Rozdział 217 Kłótnia kochanków
Janet była upartą kobietą. Nie dość, że była zła na Ethana, to jeszcze niezadowolona, że zwraca się do niej w takim tonie. Strząsnęła jego dłoń i wygładziła włosy, które potargał zimny nocny wiatr. Po założeniu włosów za uszy, stanęła z nim twarzą w twarz. „Uważaj na słowa, Ethan. To może być hotel, ale restauracja na dole jest wliczona w cenę. Kent zarezerwował stolik w restauracji i właśnie jedliśmy kolację. Nic więcej z nim nie zrobiłam. A może przyłapałeś mnie na robieniu czegoś niezgodnego z zasadami?”

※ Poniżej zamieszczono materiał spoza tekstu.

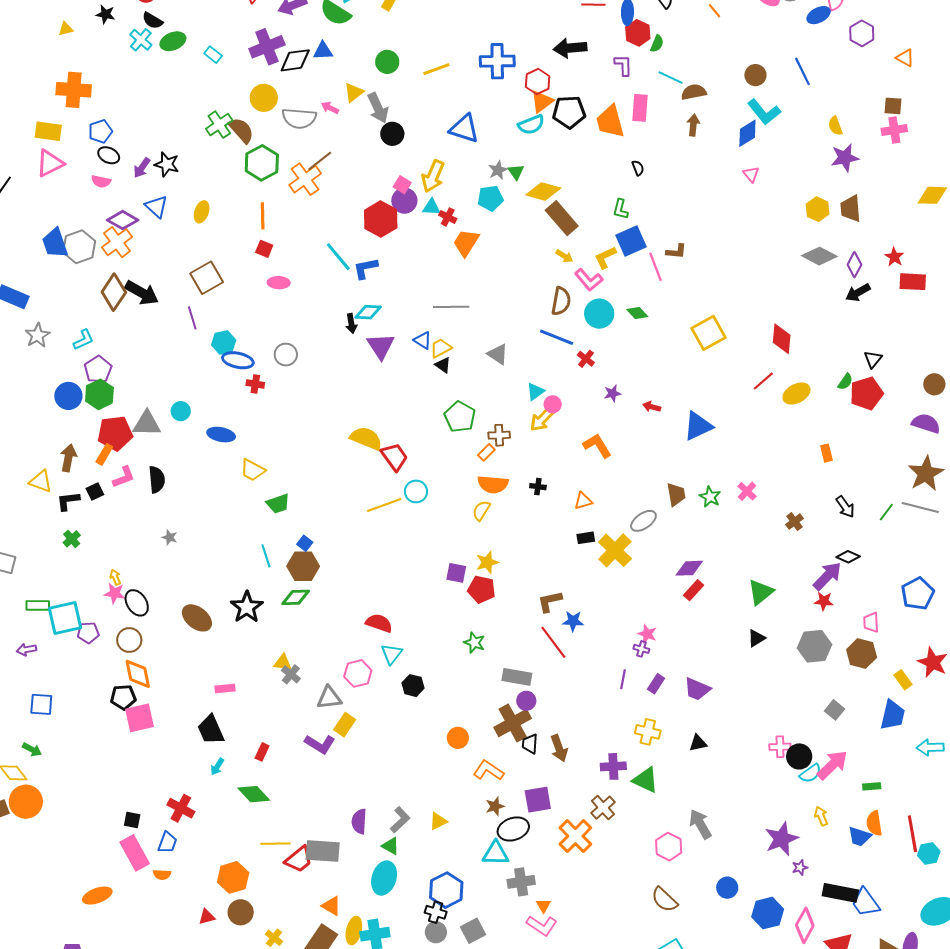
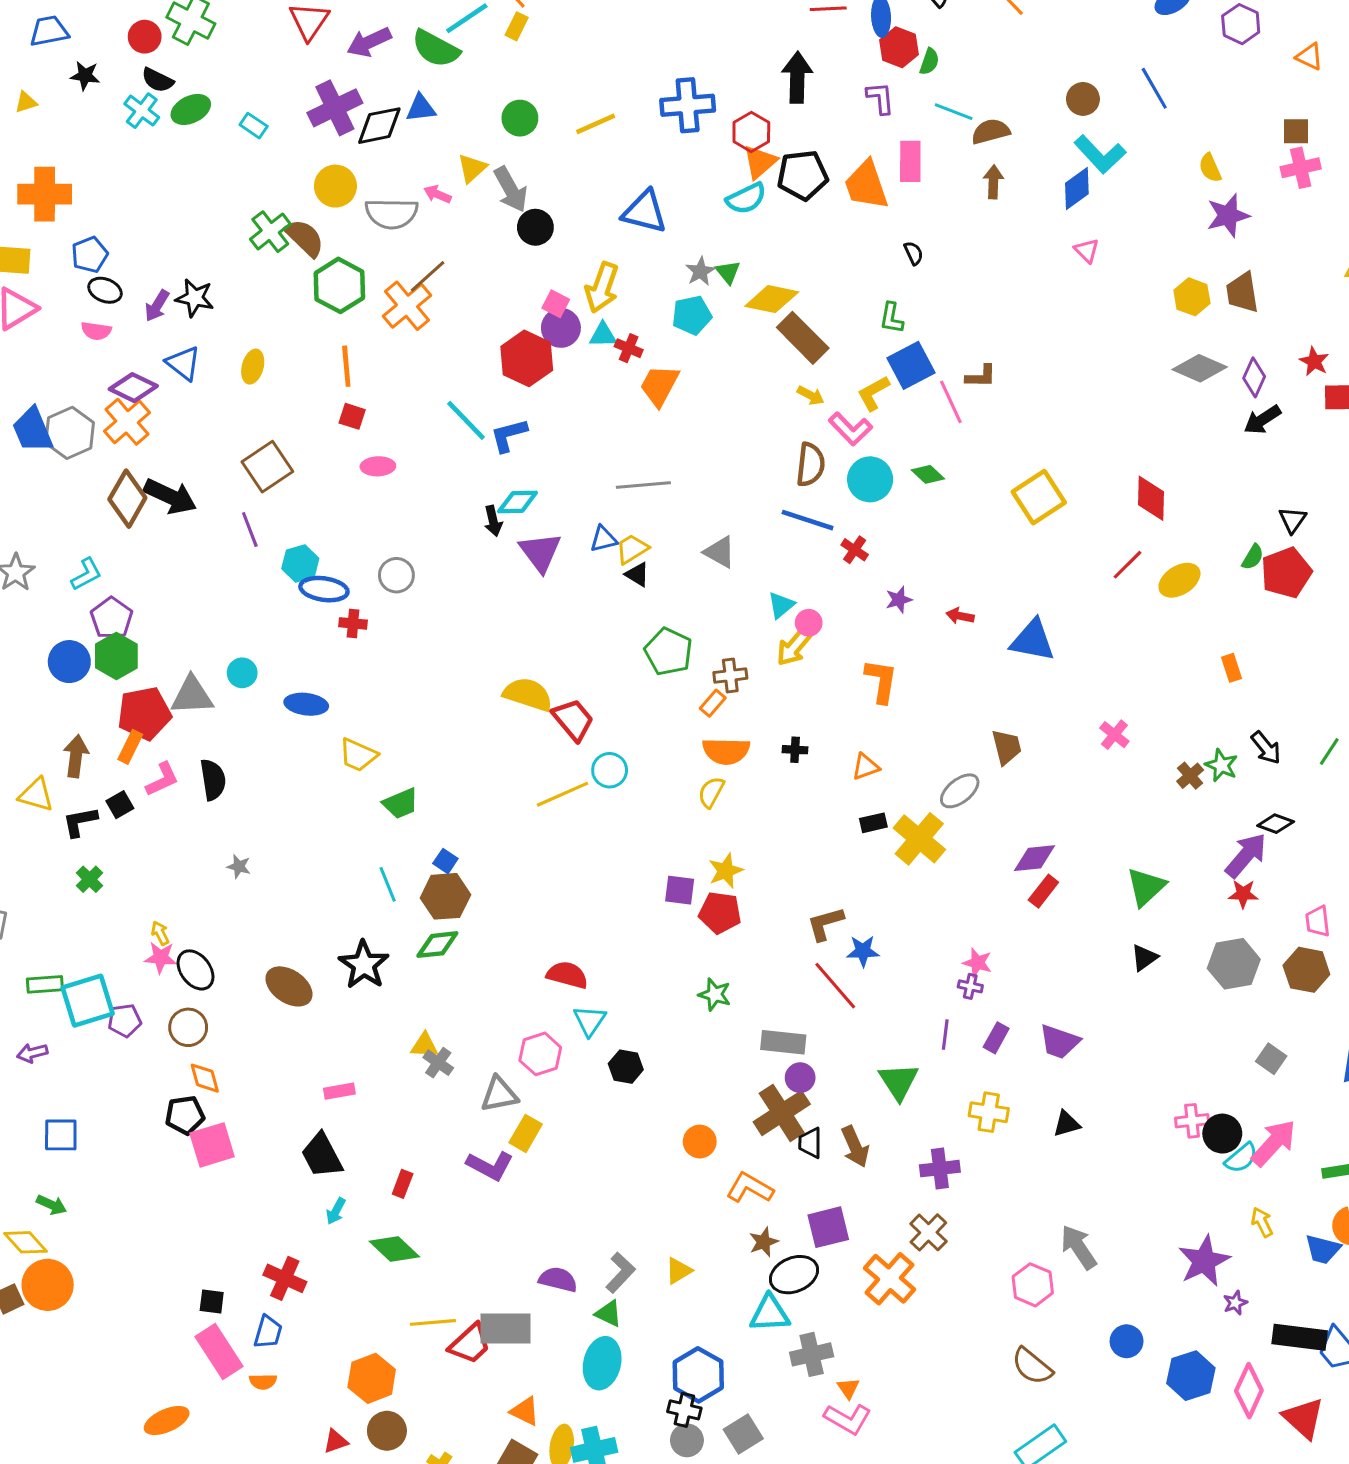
black arrow: (570, 48) -> (797, 77), turned 100
blue triangle: (423, 340) -> (604, 539), turned -42
blue triangle: (698, 426) -> (1033, 640), turned 40
orange L-shape: (597, 446) -> (881, 681), turned 44
green star: (710, 497) -> (1221, 765), moved
orange diamond: (138, 674) -> (205, 1078), size x0.7
green triangle: (646, 780) -> (899, 1082), moved, turned 36
purple semicircle: (359, 821) -> (558, 1280), turned 105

Ethan stłumił gniew, gdy zdał sobie sprawę, że był zbyt surowy, a jego żona stawała się coraz bardziej wściekła. Skupił na niej wzrok i powiedział cicho: „Powinieneś był odrzucić jego zaproszenie”.

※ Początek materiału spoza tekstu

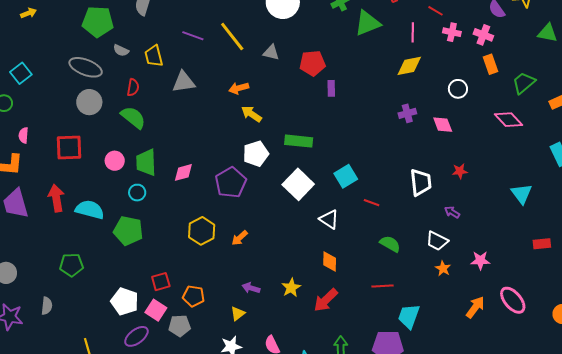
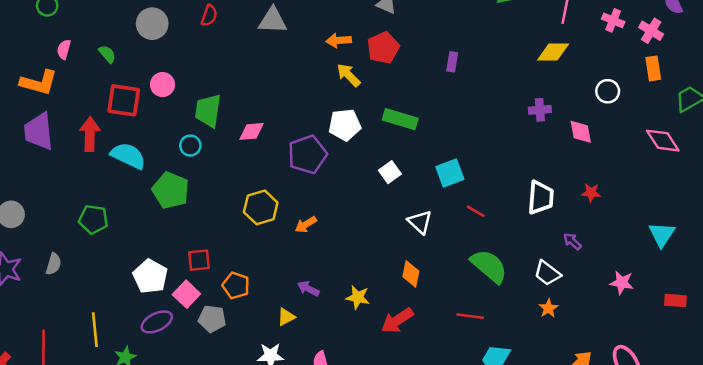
red pentagon: (312, 63) -> (383, 48), moved, turned -30
green semicircle: (133, 118) -> (107, 54), moved, size x0.6
red square: (69, 147) -> (124, 100), moved
pink circle: (115, 161) -> (163, 85), moved
white square: (298, 184) -> (390, 172), size x0.6
green semicircle: (390, 244) -> (489, 266), size x1.5
pink star: (480, 260) -> (622, 283), moved
yellow star: (291, 288) -> (358, 297), turned 30

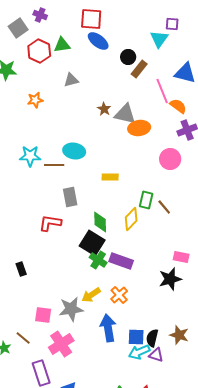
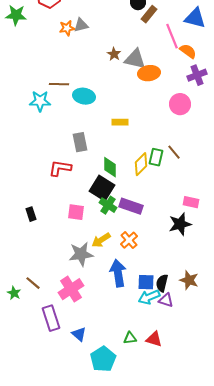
orange star: (35, 100) -> (67, 28), moved
brown line: (54, 165) -> (59, 84), moved
green rectangle: (146, 200) -> (156, 157), moved
pink square: (43, 315) -> (76, 212), moved

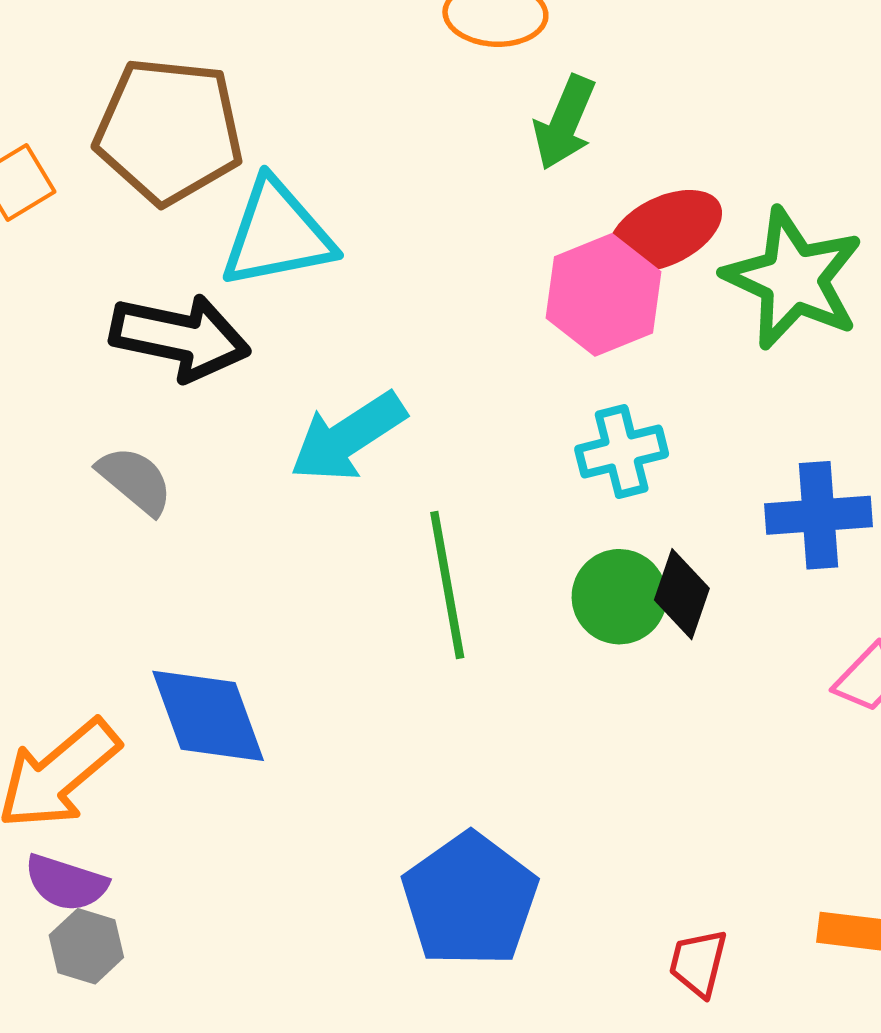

„Ty i ja wiemy, że to nie jest zwykłe zaproszenie. To do pracy. Kent i ja musimy w przyszłości współpracować. Nie ma mowy, żebym odmówiła mu spotkania na zawsze”. Janet opuściła wzrok, by wpatrywać się w ziemię. Ciepły blask w oczach Ethana i jego łagodny głos sprawiły, że poczuła się winna.